The late Pleistocene Quaternary landscape of eastern North Carolina consists of low-relief, flat, eastward dipping marine terraces (ramps) that are dissected by a series of nested paleovalley complexes. In this terrane, the USGS's North Carolina Coastal Cooperative drilled 28 rotosonic cores (max. depth=80m) through Quaternary deposits in an area that includes the Suffolk paleoshoreline (MIS5e), the paleo-Roanoke, Tar-Pamlico, and Neuse River valley systems, and the Outer Banks barrier island chain. Landscape features on the mainland include marine, estuarine and fluvial terraces at elevations below 12m.

Regional-scale cross sections were prepared by an integration team that worked through consensus to establish correlations using multiple lines of evidence – process sedimentology, facies analysis, foraminiferal biofacies, amino acid racemization and carbon-14 ages, geomorphology, and offshore geophysics. The profiles are oriented parallel to: 1) the strike of the barrier island chain; 2) regional strike on the mainland; and 3) a dip section that transects the Suffolk Scarp. Facies identified in core include fluvial, estuarine, barrier island, shoreface, and shelf deposits. Regional reflectors (Q0, Q30, Q50, Q99), mapped along adjacent offshore and backbarrier seismic lines, were projected into cross sections and correlated with unconformities in cores, to define major boundaries and establish the stratigraphic framework.
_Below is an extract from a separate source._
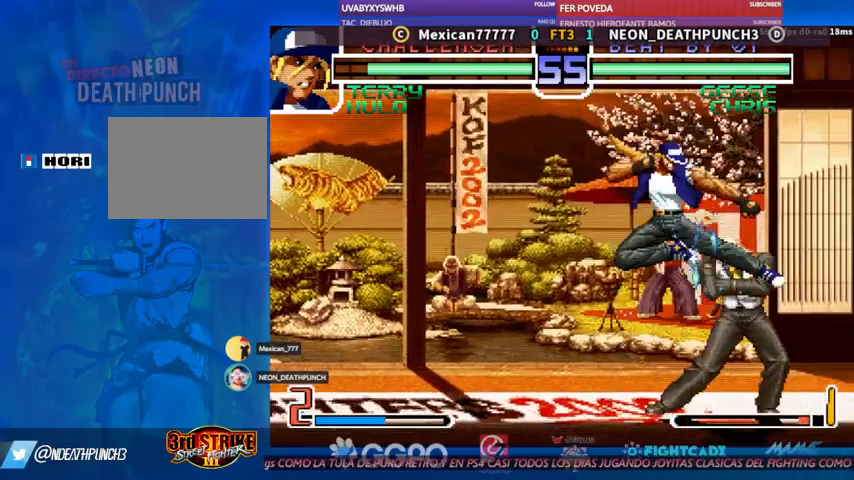
{"dt_ms": 500, "buttons": [], "left_stick": "center", "events": [[33, "CIRCLE", "down"], [33, "R2", "down"], [100, "CIRCLE", "up"], [100, "R2", "up"]]}
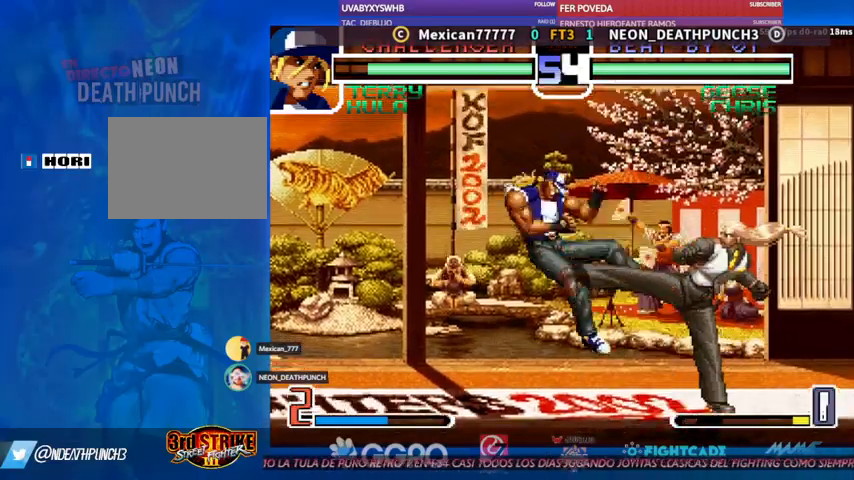
{"dt_ms": 500, "buttons": [], "left_stick": "center", "events": [[300, "left_stick", "down"], [367, "left_stick", "left"], [433, "CIRCLE", "down"], [467, "left_stick", "center"], [500, "CIRCLE", "up"]]}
Q0, Q30, and Q50 are respectively interpreted as the bases of early (1.8 or 2.6ka), middle (780ka) and late (130ka) Pleistocene deposits, and also correspond (respectively) to the lower boundaries of aminozones 4, 3 and 2. Regional correlation models (Mixon and others, 1989) suggest that these reflectors rise and merge landward with early, middle and late Pleistocene shoreline maxima that are associated (respectively) with the Surry Scarp (31m), an unnamed scarp at 14m, and the Suffolk Scarp (10m). Q99 marks the incision at the last glacial maximum, and is overlain by late Pleistocene to Holocene lowstand (LST) and transgressive (TST) deposits.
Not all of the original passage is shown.